Harissa Baked Eggs
Whip up this super simple and flavorful Harissa Baked Eggs Recipe! With fresh baby spinach, vibrant chickpeas, and bright tomatoes, this dish packs a hearty punch in almost no time at all, and in a single pan. This dish is perfect to eat for either breakfast or dinner!
Serves 2-4
Effort: Easy
Prep: 5 mins
Cook: 15 mins
Gluten free
Ingredients
3 tbsp olive oil
3 cloves garlic, minced
1 1/2 tsp fresh thyme
1 can chickpeas, drained and rinsed
4 tsp rose harissa - Josh & sue
3 cups fresh baby spinach
1 can diced tomato
1/2 - 1 tsp chilli flakes
4 eggs
1 tsp sumac - Herbies
1/2 shaved parmesan
Instructions
Preheat oven to 220c/ 200c fan. Heat 2 tbsp olive oil in a high-sided, oven-proof skillet over medium heat. Add the garlic and thyme and cook until softened and aromatic, but not browned, around 2 minutes.

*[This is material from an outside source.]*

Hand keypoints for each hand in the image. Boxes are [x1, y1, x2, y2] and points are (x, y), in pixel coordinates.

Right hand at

Add the chickpeas and harissa paste and cook for 2 minutes, or until warm and thoroughly coated, then add the spinach, diced tomatoes, and chilli flakes.

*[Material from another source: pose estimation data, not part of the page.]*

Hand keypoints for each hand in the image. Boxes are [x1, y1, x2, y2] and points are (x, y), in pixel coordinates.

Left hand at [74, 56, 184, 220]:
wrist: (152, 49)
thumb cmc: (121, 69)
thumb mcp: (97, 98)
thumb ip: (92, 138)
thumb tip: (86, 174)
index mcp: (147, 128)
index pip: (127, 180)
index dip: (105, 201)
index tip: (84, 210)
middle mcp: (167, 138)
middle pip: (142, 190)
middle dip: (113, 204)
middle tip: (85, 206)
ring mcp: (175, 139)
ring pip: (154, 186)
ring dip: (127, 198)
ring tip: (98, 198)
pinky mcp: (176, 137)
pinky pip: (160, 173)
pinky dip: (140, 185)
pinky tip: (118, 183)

Bring mixture to a simmer and create 4 small wells in the top of the mixture then carefully crack an egg into each well.
Transfer skillet to oven and allow to cook for 5-6 minutes, or until the whites have set but the yolks are still runny.

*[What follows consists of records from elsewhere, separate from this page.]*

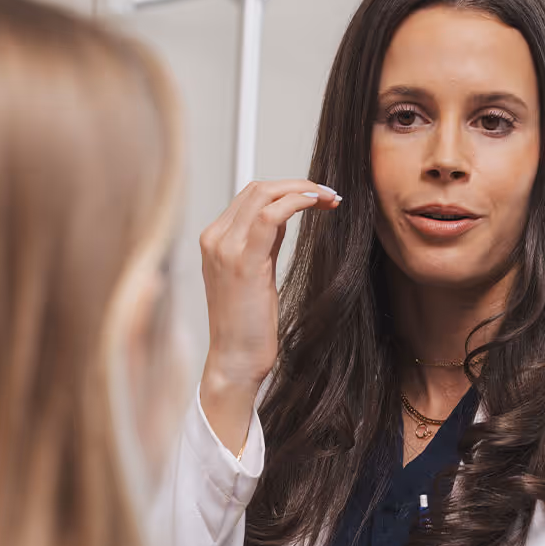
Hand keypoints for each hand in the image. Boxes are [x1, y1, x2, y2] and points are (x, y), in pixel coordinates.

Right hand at [198, 179, 340, 454]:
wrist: (234, 361)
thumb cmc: (247, 326)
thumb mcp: (255, 275)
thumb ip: (263, 242)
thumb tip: (283, 214)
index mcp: (214, 240)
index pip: (250, 196)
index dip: (287, 188)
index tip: (318, 196)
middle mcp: (215, 239)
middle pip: (257, 189)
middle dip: (298, 184)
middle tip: (330, 194)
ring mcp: (225, 248)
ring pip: (263, 194)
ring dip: (301, 190)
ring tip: (329, 198)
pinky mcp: (243, 263)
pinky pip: (270, 216)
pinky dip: (296, 202)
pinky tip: (316, 204)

Remove from oven and sprinkle the eggs with sumac, drizzle with remaining 1 tbsp of olive oil and top with shaved parmesan. Enjoy immediately.
Hints & tips
Eggs - Following these instructions the yolks are runny and the whites are soft. If you prefer your eggs cooked a little more, add an extra minute or two in the oven. Be careful not to over cook!
Extras - This dish is already so tasty on its own. However, if you want to add a little more protein, try crispy bacon, fried chorizo or sausages on the side.
Serving suggestion - Serve with warm crusty bread and any added extras you like. See above
Portion size - Serves 2-4. If making for 4 people add a little extra on the side. See above.
Storage - Store in the fridge for 3 days. Chickpea mixture is suitable for freezing (not the eggs).